There’s nothing wrong with JavaScript, but our industry would be healthier if multiple paradigms and specializations were better catered for. Steve Sanderson

This response is really powerful, he’s absolutely right. We as developer’s should have the choice of technology that will make us happy, but more importantly - we should have more options so that we are empowered to pick the right tool for the job.

Question 2

Why is Blazor labeled an “experiment”, there seems to be a significant effort in developing it?

Part of the motivation behind this question was to dig a little more. Blazor has been active development now for eight months, and has a lot of attention from the developer community.

I think Steve’s response was rather generic and I still believe that this will become a full-blown product!

Because it is an experiment, in the sense that it’s not a committed product. We are putting significant effort into working out whether it’s a product we should build. Steve Sanderson

I’ll leave it to you, does this look like an “experiment”?

Question 3

Should developers be learning about WebAssembly today and considering it for future projects as an alternative to existing technologies?

With this question I wanted to try to understand where web developers should be focusing their efforts. There is so many new things that come and go, kudos to Microsoft for taking that problem seriously and evaluating Blazor. Here is what Steve had to say about this.

I would be very surprised if JavaScript isn’t involved in web development for as long as the web exists as an application platform. It may become analogous to Bash scripts: ubiquitous, can do everything in theory, and excellent for gluing together other technologies. Steve Sanderson

Question 4

Silverlight is dead, WebForms is still dying and Razor Pages (and MVC) are fairly prevalent. SPA frameworks like Angular and React are pushing business logic client-side, WebAssembly would make this easier too. Is Blazor an attempt to compete with SPA frameworks?

There are lots of web development technologies out there today, what makes blazor special - right?

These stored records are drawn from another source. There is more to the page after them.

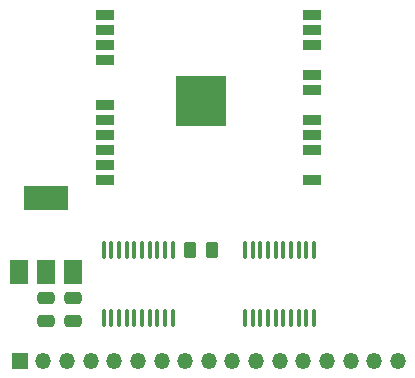
<source format=gbr>
%TF.GenerationSoftware,KiCad,Pcbnew,(6.0.8)*%
%TF.CreationDate,2023-05-25T13:10:06+01:00*%
%TF.ProjectId,BlueRetro_Universal_HW1,426c7565-5265-4747-926f-5f556e697665,rev?*%
%TF.SameCoordinates,Original*%
%TF.FileFunction,Soldermask,Top*%
%TF.FilePolarity,Negative*%
%FSLAX46Y46*%
G04 Gerber Fmt 4.6, Leading zero omitted, Abs format (unit mm)*
G04 Created by KiCad (PCBNEW (6.0.8)) date 2023-05-25 13:10:06*
%MOMM*%
%LPD*%
G01*
G04 APERTURE LIST*
G04 Aperture macros list*
%AMRoundRect*
0 Rectangle with rounded corners*
0 $1 Rounding radius*
0 $2 $3 $4 $5 $6 $7 $8 $9 X,Y pos of 4 corners*
0 Add a 4 corners polygon primitive as box body*
4,1,4,$2,$3,$4,$5,$6,$7,$8,$9,$2,$3,0*
0 Add four circle primitives for the rounded corners*
1,1,$1+$1,$2,$3*
1,1,$1+$1,$4,$5*
1,1,$1+$1,$6,$7*
1,1,$1+$1,$8,$9*
0 Add four rect primitives between the rounded corners*
20,1,$1+$1,$2,$3,$4,$5,0*
20,1,$1+$1,$4,$5,$6,$7,0*
20,1,$1+$1,$6,$7,$8,$9,0*
20,1,$1+$1,$8,$9,$2,$3,0*%
G04 Aperture macros list end*
%ADD10RoundRect,0.100000X-0.100000X0.637500X-0.100000X-0.637500X0.100000X-0.637500X0.100000X0.637500X0*%
%ADD11RoundRect,0.250000X-0.262500X-0.450000X0.262500X-0.450000X0.262500X0.450000X-0.262500X0.450000X0*%
%ADD12RoundRect,0.250000X-0.475000X0.250000X-0.475000X-0.250000X0.475000X-0.250000X0.475000X0.250000X0*%
%ADD13R,1.350000X1.350000*%
%ADD14O,1.350000X1.350000*%
%ADD15R,1.500000X0.900000*%
%ADD16C,0.475000*%
%ADD17R,4.200000X4.200000*%
%ADD18R,1.500000X2.000000*%
%ADD19R,3.800000X2.000000*%
G04 APERTURE END LIST*
D10*
%TO.C,U3*%
X145768600Y-60002500D03*
X145118600Y-60002500D03*
X144468600Y-60002500D03*
X143818600Y-60002500D03*
X143168600Y-60002500D03*
X142518600Y-60002500D03*
X141868600Y-60002500D03*
X141218600Y-60002500D03*
X140568600Y-60002500D03*
X139918600Y-60002500D03*
X139918600Y-65727500D03*
X140568600Y-65727500D03*
X141218600Y-65727500D03*
X141868600Y-65727500D03*
X142518600Y-65727500D03*
X143168600Y-65727500D03*
X143818600Y-65727500D03*
X144468600Y-65727500D03*
X145118600Y-65727500D03*
X145768600Y-65727500D03*
%TD*%
D11*
%TO.C,R1*%
X147220300Y-59965000D03*
X149045300Y-59965000D03*
%TD*%
D12*
%TO.C,C2*%
X135026400Y-64065000D03*
X135026400Y-65965000D03*
%TD*%
D13*
%TO.C,J1*%
X132818600Y-69367400D03*
D14*
X134818600Y-69367400D03*
X136818600Y-69367400D03*
X138818600Y-69367400D03*
X140818600Y-69367400D03*
X142818600Y-69367400D03*
X144818600Y-69367400D03*
X146818600Y-69367400D03*
X148818600Y-69367400D03*
X150818600Y-69367400D03*
X152818600Y-69367400D03*
X154818600Y-69367400D03*
X156818600Y-69367400D03*
X158818600Y-69367400D03*
X160818600Y-69367400D03*
X162818600Y-69367400D03*
X164818600Y-69367400D03*
%TD*%
D15*
%TO.C,U2*%
X140068600Y-40035400D03*
X140068600Y-41305400D03*
X140068600Y-42575400D03*
X140068600Y-43845400D03*
X140068600Y-47655400D03*
X140068600Y-48925400D03*
X140068600Y-50195400D03*
X140068600Y-51465400D03*
X140068600Y-52735400D03*
X140068600Y-54005400D03*
X157568600Y-54005400D03*
X157568600Y-51465400D03*
X157568600Y-50195400D03*
X157568600Y-48925400D03*
X157568600Y-46385400D03*
X157568600Y-45115400D03*
X157568600Y-42575400D03*
X157568600Y-41305400D03*
X157568600Y-40035400D03*
D16*
X148901100Y-47375400D03*
X148138600Y-46612900D03*
X148138600Y-48137900D03*
X149663600Y-46612900D03*
X148901100Y-48900400D03*
X147376100Y-47375400D03*
X147376100Y-48900400D03*
D17*
X148138600Y-47375400D03*
D16*
X148901100Y-45850400D03*
X146613600Y-48137900D03*
X147376100Y-45850400D03*
X149663600Y-48137900D03*
X146613600Y-46612900D03*
%TD*%
D10*
%TO.C,U4*%
X157718600Y-60002500D03*
X157068600Y-60002500D03*
X156418600Y-60002500D03*
X155768600Y-60002500D03*
X155118600Y-60002500D03*
X154468600Y-60002500D03*
X153818600Y-60002500D03*
X153168600Y-60002500D03*
X152518600Y-60002500D03*
X151868600Y-60002500D03*
X151868600Y-65727500D03*
X152518600Y-65727500D03*
X153168600Y-65727500D03*
X153818600Y-65727500D03*
X154468600Y-65727500D03*
X155118600Y-65727500D03*
X155768600Y-65727500D03*
X156418600Y-65727500D03*
X157068600Y-65727500D03*
X157718600Y-65727500D03*
%TD*%
D12*
%TO.C,C1*%
X137326400Y-64065000D03*
X137326400Y-65965000D03*
%TD*%
D18*
%TO.C,U1*%
X132726400Y-61849400D03*
D19*
X135026400Y-55549400D03*
D18*
X135026400Y-61849400D03*
X137326400Y-61849400D03*
%TD*%
M02*

</source>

Blazor is an attempt to move the SPA world forwards into an era where developers have more freedom to choose other languages and platforms. Steve Sanderson

There you have it, blazor is a SPA framework giving us the magic of C# in the browser.

Question 5

If you could change one thing about WebAssembly, what would you change and why?

I love these kinds of questions, it gives us a look into potential shortcomings of things we’ve yet to invest much time in.

I’d like true multithreading, because lots of languages and platforms assume that exists. Fortunately it is on the spec roadmap. Steve Sanderson

Question 6

WebAssembly performance seems almost too good to be true, is it overrated - why or why not?

There are indications of its performance being “near native” and some say that, but what does it really mean? Steve explains that pretty well.

I don’t find it surprising or too good to be true. We have known for a long time that a high-level bytecode plus modern JIT allows performance close to plain machine code. WebAssembly is a JITing platform so it should perform similarly. Steve Sanderson


WebAssembly is a pretty amazing bit of technology. Microsoft’s vision of bring C# everywhere is coming to fruition with the help of WebAssembly. I’m thankful to be a web developer in this day and age, as I’ll be given the opportunity to take my favorite programming language to the web!